Developed a website tool to generate creative bios with fine-tuned GPT2 based on the users' profile in English and mother tongue in collaboration with the technical team at KalyanMatrimony.com. The feature was integrated in the existing website by deploying the GPT-2 with Fast API using EC2 instance, launched and managed on Amazon Elastic Container Service with Auto Scaling. This feature was provided as a campaign to users to generate a summarized creative bio for their profiles.

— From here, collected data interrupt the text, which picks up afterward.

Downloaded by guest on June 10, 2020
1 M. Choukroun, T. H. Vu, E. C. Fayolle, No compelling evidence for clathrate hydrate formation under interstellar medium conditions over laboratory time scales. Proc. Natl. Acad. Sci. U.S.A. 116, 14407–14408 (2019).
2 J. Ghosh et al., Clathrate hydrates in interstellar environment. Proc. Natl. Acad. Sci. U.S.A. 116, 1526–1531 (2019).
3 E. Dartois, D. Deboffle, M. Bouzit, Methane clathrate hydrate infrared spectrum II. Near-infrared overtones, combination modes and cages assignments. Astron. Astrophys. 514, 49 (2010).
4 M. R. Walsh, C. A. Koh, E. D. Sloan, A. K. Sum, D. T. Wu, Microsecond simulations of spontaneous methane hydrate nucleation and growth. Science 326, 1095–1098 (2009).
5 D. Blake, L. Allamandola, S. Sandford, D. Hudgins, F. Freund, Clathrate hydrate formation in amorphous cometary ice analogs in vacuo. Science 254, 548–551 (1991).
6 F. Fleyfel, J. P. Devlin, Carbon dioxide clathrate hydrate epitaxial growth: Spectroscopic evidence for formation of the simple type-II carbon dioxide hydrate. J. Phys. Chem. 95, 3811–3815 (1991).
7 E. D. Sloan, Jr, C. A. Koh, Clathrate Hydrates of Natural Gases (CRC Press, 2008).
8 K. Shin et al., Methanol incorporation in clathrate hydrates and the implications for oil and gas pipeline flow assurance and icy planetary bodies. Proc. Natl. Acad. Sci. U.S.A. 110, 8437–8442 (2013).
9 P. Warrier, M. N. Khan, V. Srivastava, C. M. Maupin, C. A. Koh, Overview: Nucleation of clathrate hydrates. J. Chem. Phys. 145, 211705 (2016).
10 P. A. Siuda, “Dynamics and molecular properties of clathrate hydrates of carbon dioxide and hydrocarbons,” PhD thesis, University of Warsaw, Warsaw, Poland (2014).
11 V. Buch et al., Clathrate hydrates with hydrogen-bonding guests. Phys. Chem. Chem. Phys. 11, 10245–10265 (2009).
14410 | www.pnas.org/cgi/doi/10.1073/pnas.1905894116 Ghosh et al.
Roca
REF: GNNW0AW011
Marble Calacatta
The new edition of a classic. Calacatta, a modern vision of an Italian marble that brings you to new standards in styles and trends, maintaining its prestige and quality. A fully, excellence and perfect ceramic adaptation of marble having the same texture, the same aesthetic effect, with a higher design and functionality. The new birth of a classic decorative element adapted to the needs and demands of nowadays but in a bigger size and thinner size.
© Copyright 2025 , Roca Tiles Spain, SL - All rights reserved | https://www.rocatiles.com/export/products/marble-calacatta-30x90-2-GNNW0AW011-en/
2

The feature resulted in a 20% increase in profile views for users evidently increasing customer satisfaction.
AI/ ML Engineer

Created an ensemble model using Graph boosting and LightGBM to increase accuracy in subscription prediction using user features such as login_count, message_count, income etc. from 96.5% to 99%. The Subscription prediction-score is calculated on a parallel voting basis which increases AUC from 0.95 (individual models) to AUC 1.0 (ensemble) when trained on 20000 users' activity over six months. The projected increase in sales is about 20% for year 2022-2023
AI/ ML Engineer

Developed a subscription-prediction model for users in KalyanMatrimony.com. Deployed Graph boosting model which uses user features such as login_count, message_count, income etc. over a year to achieve an accuracy of 96.5%. In deployment, the model also updates the subscription-prediction score based on every user activity on a per-day basis. For the year 2021-2022, this model has increased tele-sales in the company by 40%.
AI/ ML Intern

Developed and created a real time ID verification process from videos using video enhancement and the U-Net Deep Learning model with 89.8% accuracy. Rapidly prototyped new data processing capabilities in video enhancement using Python to confirm integration feasibility into existing systems. Collaborated with multi-disciplinary product development teams (AGILE-Jira) to identify performance improvement opportunities and integrate trained models.
Deep Learning Intern

Identified new problem areas in the check verification system and identified check frauds and errors using transfer learning on a custom synthetic dataset (VGG16, VGG19, 96% acc). Also incorporated signature verification using thin-plate spline warping for spatial transformation into existing product "SnapCheck".